Task to carry out –
Each of the records must appear again, exactly as it was written.

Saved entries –
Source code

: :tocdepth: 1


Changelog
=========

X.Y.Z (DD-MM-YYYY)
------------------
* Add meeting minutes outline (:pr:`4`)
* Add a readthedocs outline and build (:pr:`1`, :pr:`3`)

Output of the task –
Source code

: :tocdepth: 1


Changelog
=========

X.Y.Z (DD-MM-YYYY)
------------------
* Add meeting minutes outline (:pr:`4`)
* Add a readthedocs outline and build (:pr:`1`, :pr:`3`)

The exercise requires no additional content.